For 38 years – until the day my father died.
Well, okay. I’ll cut myself some slack and say that I managed to stop believing my own lie a few months before he died, when I finally realized my words actually held no sway over my father.
Growing up a wordsmith child of an alcoholic makes for a complicated human. Although I am hard-wired to use words to make my way in the world, my childhood experience makes me reticent when futility lurks in the shadows.
And so when words are required to make progress say, in the realm of my own emotional and mental health, I can get quite stuck.
It’s hard to unlearn the things we are absolutely convinced of in childhood.
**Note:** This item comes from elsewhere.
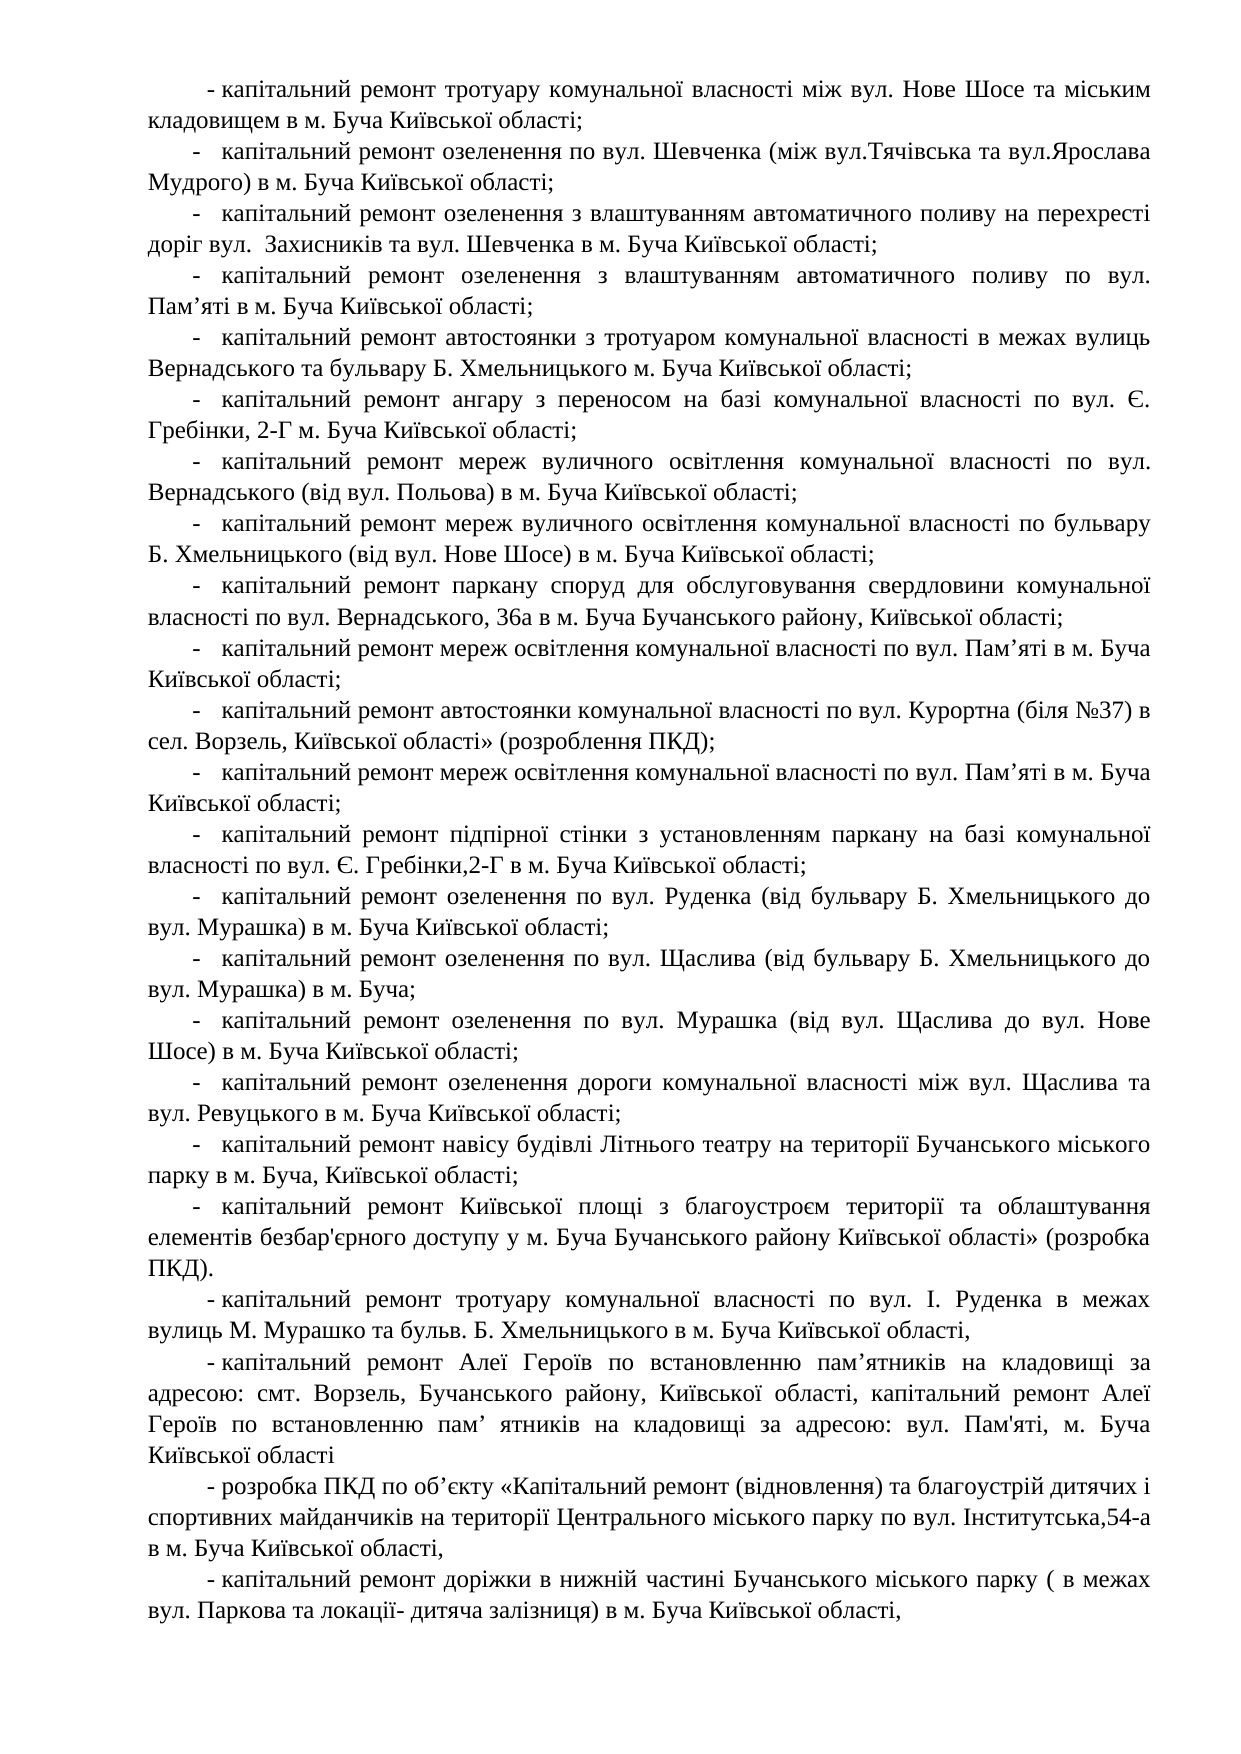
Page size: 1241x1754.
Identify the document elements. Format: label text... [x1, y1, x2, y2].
My brother’s middle child, Henry, who shows the kind of economical wit most grown men never achieve (Don’t tell him I said so. It’ll go straight to his head, and I just can’t have that.) likes to welcome my wordsmithing family to his Texas home with his charming freckle-faced smirk and a dripping with sarcasm Words, words, words to his mom.
The boy doesn’t yet appreciate what my voice can bring to the table.
And when it comes to the emotional work I’m needing to do, I’m not sure I do either.